文書の抜粋 →
= = = = =
さて・・・

2018年8月のテーマ

熱いぜ!○○


ということで、五作品おすすめしてきましたが・・・我ながら長い作品が多いですね。(;^_^A

 

 今回は、"北方謙三"「水滸伝」をおすすめした際に、おすすめポイントのキャッチコピーを『熱いぜ!漢(おとこ)たちの志』としたことについて、ちょっと触れてみたいと思います。

 "北方謙三"「水滸伝」では、基本的に『志』を語るのは男性です。

 時代背景もありましょうし、『志』が『戦い』の原動力として働いているのだとおもいます。

 一方で、女性キャラクターは『志』という言葉をほとんど使いません。

 男性に負けないくらい活躍する女性も出てはきますが、戦う動機は、自分の愛する生活の場や愛する人を守るためであったり、愛するものを失った復讐であったりするので、女性の行動原理は『愛』なのかなと私には感じられます。

 それゆえ『漢(おとこ)たちの志』だったりするのですが・・・実は私は"北方"「水滸伝」を読む前に、女性の『志』について考えたことがあるのです。

 

 それは2015年の大河ドラマ「花燃ゆ」をみていたときです。

 主人公の文(のちに美和と改名)は、吉田松陰の妹。長州藩の志士たちを間近に見ながら幕末から明治維新の激動の時代を生きた女性です。

 ドラマの中で兄の吉田松陰は松下村塾を開き、塾生らに『君は、何を志しますか?』と常に問いかけます。

 松陰によって長州藩の志士たちの胸にはそれぞれの『志』が宿ります。

 メディアなどによると、このドラマの中で文(美和)の役割は"人と人をつなぐこと"・・・とされていたのですが、私にはそれだけだとは思えませんでした。
= = = = =
提供された情報 →
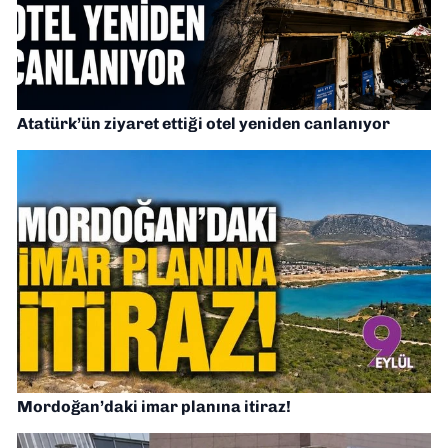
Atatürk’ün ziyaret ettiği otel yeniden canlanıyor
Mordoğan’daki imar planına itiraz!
= = = = =
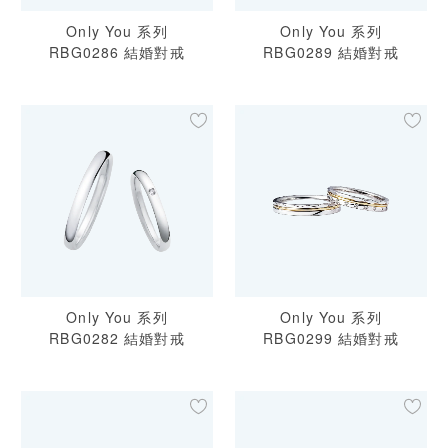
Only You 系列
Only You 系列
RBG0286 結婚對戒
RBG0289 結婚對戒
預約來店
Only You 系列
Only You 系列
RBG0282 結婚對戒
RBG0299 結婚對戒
= = = = =
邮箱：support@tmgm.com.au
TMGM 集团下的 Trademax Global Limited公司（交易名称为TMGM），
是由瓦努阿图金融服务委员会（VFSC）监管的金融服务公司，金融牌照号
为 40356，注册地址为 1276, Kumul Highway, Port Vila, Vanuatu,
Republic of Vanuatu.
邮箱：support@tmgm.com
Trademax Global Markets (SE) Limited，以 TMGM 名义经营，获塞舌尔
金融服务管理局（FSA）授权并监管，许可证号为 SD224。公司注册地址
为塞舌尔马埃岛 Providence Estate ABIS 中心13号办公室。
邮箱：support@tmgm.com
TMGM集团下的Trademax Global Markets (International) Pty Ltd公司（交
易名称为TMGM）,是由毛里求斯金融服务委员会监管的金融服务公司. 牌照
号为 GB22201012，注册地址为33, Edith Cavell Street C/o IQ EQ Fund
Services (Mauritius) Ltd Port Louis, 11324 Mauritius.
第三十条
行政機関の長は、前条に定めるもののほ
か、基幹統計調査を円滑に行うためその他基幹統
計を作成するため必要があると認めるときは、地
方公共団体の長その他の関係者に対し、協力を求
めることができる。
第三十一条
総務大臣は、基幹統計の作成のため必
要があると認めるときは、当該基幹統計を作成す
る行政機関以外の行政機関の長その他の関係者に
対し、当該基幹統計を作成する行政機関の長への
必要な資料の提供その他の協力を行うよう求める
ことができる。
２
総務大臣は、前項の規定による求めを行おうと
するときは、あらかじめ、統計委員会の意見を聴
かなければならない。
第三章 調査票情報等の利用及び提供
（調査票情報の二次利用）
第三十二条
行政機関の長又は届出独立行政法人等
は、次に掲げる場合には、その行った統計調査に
= = = = =
あなたの課題 →
文書の抜粋によると、北方謙三の「水滸伝」をすすめたときのキャッチコピーは何でしたか。 これらの項目は、本文とは別の資料です。

問題の答え →
『熱いぜ!漢(おとこ)たちの志』